(Page excerpt)
Indeed, at present every code with category Cc has the pseudo-name <control>. So we will mostly not allow these to be referred to by name in Inform. (In theory we could read the ISO-10646 comment as if it were a name: here, that would be "END OF TRANSMISSION", which isn't too bad. But "FORM FEED (FF)" and "CHARACTER TABULATION" are less persuasive, and anyway, we don't actually want users to insert control characters into Inform text literals.)

Add to the dictionary of character names5.4 =

    text_stream *index = NULL;
    if (c == Cc_UNICODE_CAT) {
        if (U[CODE_VALUE_UNICODE_DATA_FIELD] == 9) index = I"TAB";
        if (U[CODE_VALUE_UNICODE_DATA_FIELD] == 10) index = I"NEWLINE";
    } else {
        index = name;
    }
    if (index) {
        Dictionaries::create(UnicodeData_lookup, name);
        unicode_lookup_value *ulv = CREATE(unicode_lookup_value);
        ulv->code_point = U[CODE_VALUE_UNICODE_DATA_FIELD];
        Dictionaries::write_value(UnicodeData_lookup, name, (void *) ulv);
    }

This code is used in §5.

§6. Using the Unicode data. The first lookup here is slow, since it requires us to parse the Unicode specification data file. But after that everything runs quite swiftly.

int UnicodeLiterals::parse(text_stream *N) {
    UnicodeLiterals::ensure_data();
    if (Dictionaries::find(UnicodeData_lookup, N)) {
        unicode_lookup_value *ulv = Dictionaries::read_value(UnicodeData_lookup, N);
        return ulv->code_point;
    }
    return -1;
}

§7. We won't go too far down the Unicode rabbit-hole, but here are functions which may some day be useful:

int UnicodeLiterals::tolower(int C) {
    unicode_point *up = UnicodeLiterals::code_point(C);
    int D = up->tolower;
    if (D >= 0) return D;
    return C;
}
int UnicodeLiterals::toupper(int C) {
    unicode_point *up = UnicodeLiterals::code_point(C);
    int D = up->toupper;
    if (D >= 0) return D;
    return C;
}
int UnicodeLiterals::totitle(int C) {
    unicode_point *up = UnicodeLiterals::code_point(C);
    int D = up->totitle;
    if (D >= 0) return D;
    return C;
}
int UnicodeLiterals::category(int C) {
    unicode_point *up = UnicodeLiterals::code_point(C);
    return up->category;
}

(Task item) Decide whether each statement below agrees with the excerpt on Unicode character names in Inform, answering yes or no and quoting the deciding words. 1. At present, every code in category Cc has the pseudo-name <control>. 2. The first lookup is fast because the Unicode data file is parsed ahead of time. 3. Users are meant to insert control characters into Inform text literals.

(Provided material)

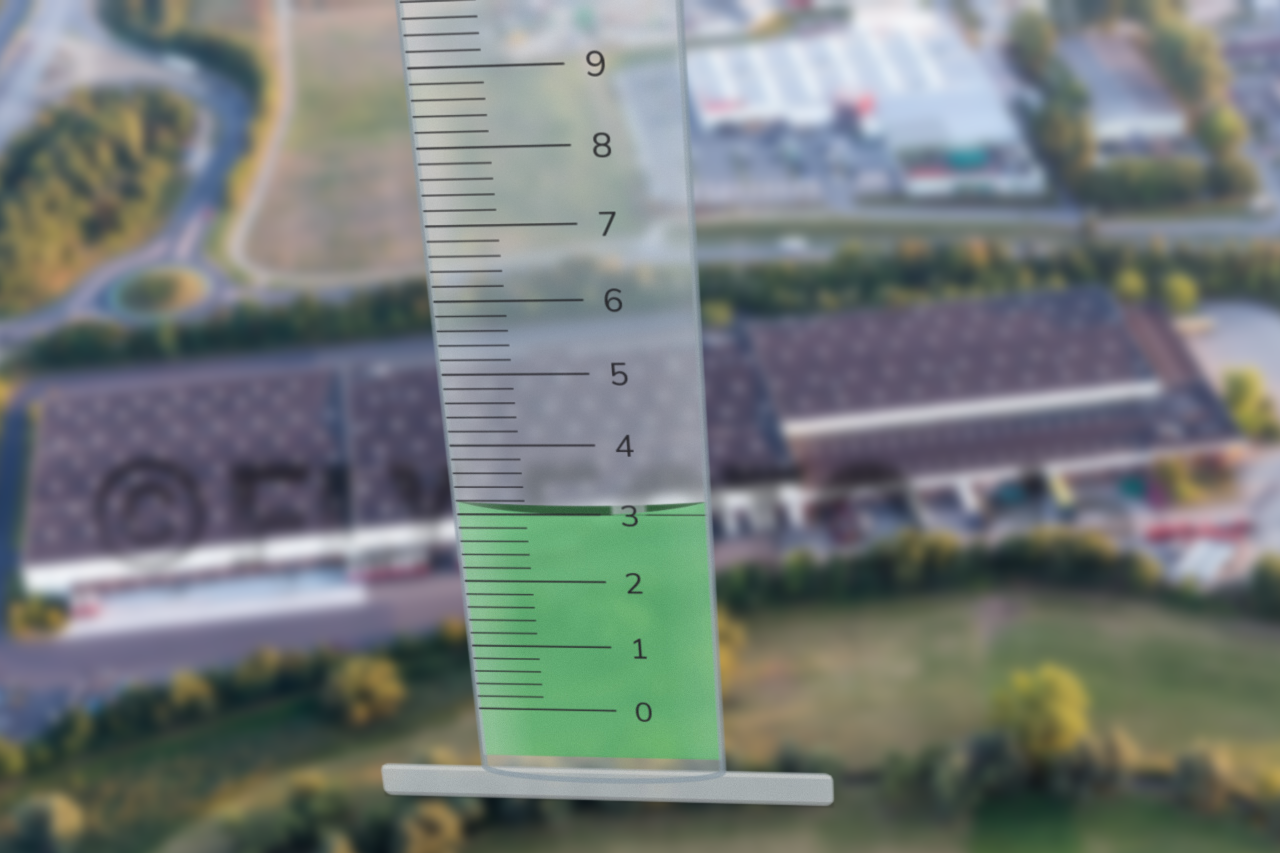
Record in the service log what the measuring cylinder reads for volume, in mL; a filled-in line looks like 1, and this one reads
3
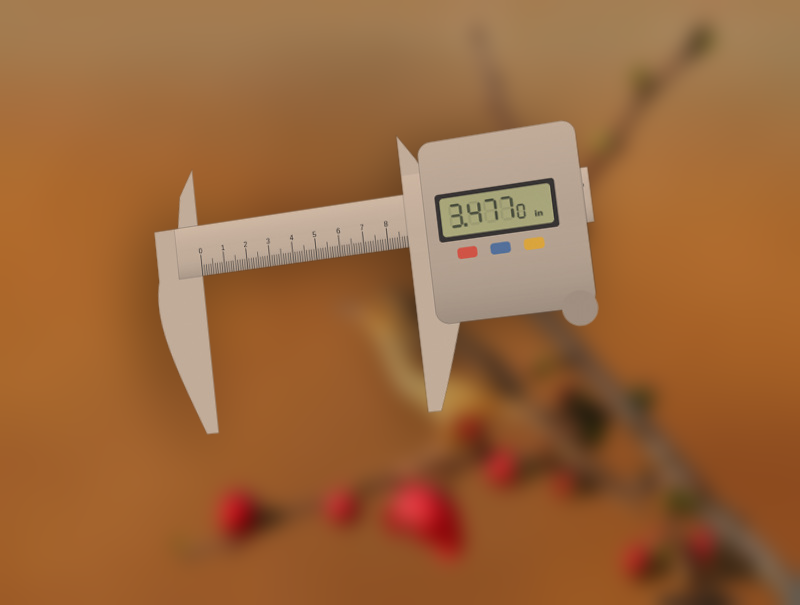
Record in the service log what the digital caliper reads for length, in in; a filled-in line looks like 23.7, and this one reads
3.4770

(Exercise answer)
1. Yes: "at present every code with category Cc has the pseudo-name <control>"
2. No: "The first lookup here is slow, since it requires us to parse the Unicode specification data file."
3. No: "we don't actually want users to insert control characters into Inform text literals"